> [Document text]

If you haven't given your staff a sanctioned artificial intelligence (AI) tool, chances are they've already found one on their own. In this episode, Asha Palmer, senior vice president of compliance solutions at Skillsoft, joins Medical Economics Associate Editor Austin Littrell to break down the real risks of shadow AI in clinical settings — not just the data privacy concerns most practices already know about, but the harder-to-catch problem of inaccurate outputs that no one is monitoring.
Palmer explains why banning AI entirely isn't a sustainable strategy, walks through what a simple, practical governance plan looks like for a smaller practice, and makes the case that the conversation with clinicians has to come before the policy does. She also covers what to ask vendors before any AI tool goes live, what to do when you discover staff are already using tools you didn't approve and why visibility — not prohibition — is the most important thing practice leaders can give themselves right now.

> [Recorded information]
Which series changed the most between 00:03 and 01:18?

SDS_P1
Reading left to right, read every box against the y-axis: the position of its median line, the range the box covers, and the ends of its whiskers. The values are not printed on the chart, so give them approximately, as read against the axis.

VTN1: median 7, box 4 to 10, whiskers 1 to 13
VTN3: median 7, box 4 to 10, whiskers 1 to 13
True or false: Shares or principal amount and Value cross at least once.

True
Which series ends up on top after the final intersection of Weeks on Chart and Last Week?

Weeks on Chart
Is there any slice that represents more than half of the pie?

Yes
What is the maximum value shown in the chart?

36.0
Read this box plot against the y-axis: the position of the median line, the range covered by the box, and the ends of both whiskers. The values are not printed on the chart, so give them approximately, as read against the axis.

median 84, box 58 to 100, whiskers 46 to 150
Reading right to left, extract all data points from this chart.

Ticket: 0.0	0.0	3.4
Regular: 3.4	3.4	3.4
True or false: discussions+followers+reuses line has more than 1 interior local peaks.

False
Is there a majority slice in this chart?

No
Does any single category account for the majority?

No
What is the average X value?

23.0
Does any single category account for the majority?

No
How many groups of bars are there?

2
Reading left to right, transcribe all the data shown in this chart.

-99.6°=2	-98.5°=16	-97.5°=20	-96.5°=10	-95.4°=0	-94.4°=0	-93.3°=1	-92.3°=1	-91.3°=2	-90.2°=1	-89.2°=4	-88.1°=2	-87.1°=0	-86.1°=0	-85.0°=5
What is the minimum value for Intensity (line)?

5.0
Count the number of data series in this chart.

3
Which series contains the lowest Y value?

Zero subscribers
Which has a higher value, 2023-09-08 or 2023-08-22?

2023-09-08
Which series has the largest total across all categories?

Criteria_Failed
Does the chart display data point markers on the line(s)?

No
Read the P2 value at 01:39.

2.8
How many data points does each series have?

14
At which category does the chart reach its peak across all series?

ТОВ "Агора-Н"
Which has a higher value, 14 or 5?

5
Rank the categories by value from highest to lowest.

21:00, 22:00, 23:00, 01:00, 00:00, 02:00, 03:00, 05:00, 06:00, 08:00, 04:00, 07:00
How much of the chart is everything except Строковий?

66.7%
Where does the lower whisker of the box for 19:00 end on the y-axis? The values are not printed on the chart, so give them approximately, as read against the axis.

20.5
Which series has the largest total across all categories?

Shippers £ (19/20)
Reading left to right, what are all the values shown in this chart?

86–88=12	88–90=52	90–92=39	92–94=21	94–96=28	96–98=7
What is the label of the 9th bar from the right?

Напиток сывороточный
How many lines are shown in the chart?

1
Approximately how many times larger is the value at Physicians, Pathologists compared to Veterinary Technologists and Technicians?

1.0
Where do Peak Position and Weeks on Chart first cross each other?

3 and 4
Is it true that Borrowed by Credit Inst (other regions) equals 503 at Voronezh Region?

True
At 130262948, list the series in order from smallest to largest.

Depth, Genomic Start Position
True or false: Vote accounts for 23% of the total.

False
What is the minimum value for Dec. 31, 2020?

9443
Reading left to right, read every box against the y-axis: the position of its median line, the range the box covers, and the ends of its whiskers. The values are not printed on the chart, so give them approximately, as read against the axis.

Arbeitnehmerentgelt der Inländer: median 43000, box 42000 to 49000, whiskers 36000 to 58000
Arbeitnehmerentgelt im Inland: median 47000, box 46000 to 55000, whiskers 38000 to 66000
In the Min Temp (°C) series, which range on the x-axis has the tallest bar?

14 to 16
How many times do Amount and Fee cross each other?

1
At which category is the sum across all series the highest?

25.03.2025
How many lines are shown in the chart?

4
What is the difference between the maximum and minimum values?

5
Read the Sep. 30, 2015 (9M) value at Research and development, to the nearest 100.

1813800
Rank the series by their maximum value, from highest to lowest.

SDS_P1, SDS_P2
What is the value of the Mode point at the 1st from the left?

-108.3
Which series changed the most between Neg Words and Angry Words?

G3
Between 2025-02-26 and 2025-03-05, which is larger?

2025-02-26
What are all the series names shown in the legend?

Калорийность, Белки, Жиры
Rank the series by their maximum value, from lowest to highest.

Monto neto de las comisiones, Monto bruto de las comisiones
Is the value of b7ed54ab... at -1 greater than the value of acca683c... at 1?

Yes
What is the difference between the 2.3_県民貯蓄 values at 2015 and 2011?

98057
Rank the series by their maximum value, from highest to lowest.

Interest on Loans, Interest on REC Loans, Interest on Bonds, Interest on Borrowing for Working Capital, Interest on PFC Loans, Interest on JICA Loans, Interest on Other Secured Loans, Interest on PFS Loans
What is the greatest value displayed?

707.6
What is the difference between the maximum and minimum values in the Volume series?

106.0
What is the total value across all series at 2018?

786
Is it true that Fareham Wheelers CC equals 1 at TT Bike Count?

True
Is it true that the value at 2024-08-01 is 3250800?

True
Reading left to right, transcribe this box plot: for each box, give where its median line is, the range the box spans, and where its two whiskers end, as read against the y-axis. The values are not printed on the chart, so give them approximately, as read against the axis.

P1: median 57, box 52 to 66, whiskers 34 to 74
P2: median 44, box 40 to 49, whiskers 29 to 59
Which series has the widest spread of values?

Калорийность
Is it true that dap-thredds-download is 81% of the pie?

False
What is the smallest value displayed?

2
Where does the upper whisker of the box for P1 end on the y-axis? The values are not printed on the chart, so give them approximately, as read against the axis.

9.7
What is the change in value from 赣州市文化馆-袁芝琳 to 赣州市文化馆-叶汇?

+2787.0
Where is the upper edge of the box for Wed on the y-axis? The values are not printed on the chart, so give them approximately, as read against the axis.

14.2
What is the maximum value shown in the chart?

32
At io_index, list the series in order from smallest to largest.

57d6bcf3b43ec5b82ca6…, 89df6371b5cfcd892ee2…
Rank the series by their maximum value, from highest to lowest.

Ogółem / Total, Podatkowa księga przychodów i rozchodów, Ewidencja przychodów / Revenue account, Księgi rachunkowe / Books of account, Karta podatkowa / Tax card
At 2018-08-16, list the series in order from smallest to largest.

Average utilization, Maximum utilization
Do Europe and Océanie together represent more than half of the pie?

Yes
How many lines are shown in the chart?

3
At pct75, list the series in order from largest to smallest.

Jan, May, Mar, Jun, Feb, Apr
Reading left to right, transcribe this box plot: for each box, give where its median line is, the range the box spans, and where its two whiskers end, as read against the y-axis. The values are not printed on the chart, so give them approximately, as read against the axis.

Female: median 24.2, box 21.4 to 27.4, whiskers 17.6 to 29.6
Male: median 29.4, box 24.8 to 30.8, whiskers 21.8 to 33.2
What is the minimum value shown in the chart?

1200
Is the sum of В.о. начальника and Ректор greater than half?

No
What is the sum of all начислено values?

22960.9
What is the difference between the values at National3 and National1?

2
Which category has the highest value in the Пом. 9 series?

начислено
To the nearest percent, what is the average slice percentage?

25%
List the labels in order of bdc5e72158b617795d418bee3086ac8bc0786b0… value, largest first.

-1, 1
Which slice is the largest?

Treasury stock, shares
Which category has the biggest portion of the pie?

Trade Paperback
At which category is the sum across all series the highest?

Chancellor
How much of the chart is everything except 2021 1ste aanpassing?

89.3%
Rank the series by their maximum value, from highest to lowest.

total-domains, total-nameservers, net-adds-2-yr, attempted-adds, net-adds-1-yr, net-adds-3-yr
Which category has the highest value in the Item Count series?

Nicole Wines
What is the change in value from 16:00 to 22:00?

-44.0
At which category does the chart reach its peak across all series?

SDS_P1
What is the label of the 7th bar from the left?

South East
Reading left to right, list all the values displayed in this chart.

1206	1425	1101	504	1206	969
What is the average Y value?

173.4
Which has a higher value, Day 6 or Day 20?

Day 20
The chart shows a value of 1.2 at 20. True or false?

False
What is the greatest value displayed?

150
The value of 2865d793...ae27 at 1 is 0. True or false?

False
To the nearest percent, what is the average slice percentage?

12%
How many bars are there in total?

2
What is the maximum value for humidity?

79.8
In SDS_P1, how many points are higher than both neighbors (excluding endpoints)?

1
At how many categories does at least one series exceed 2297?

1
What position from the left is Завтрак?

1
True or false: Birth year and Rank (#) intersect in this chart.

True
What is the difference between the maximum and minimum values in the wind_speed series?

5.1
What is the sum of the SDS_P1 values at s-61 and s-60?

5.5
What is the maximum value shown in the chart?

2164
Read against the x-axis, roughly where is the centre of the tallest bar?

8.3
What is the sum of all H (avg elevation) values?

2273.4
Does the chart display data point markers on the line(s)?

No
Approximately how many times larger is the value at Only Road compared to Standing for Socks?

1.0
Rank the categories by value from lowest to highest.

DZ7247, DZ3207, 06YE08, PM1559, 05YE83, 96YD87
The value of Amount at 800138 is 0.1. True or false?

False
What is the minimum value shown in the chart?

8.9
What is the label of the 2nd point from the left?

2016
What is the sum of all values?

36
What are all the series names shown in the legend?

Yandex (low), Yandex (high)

> [Task item A]
In the episode description, what makes inaccurate outputs a harder problem to catch than data privacy concerns? Answer in one to three sentences.
> [Task item B]
Copy from the episode description the part that opens with the words containing "If you haven't" and closes with "one is monitoring.".

> [Written answer A]
Most practices already know about the data privacy concerns. Inaccurate outputs are harder to catch because no one is monitoring them.

> [Written answer B]
If you haven't given your staff a sanctioned artificial intelligence (AI) tool, chances are they've already found one on their own. In this episode, Asha Palmer, senior vice president of compliance solutions at Skillsoft, joins Medical Economics Associate Editor Austin Littrell to break down the real risks of shadow AI in clinical settings — not just the data privacy concerns most practices already know about, but the harder-to-catch problem of inaccurate outputs that no one is monitoring.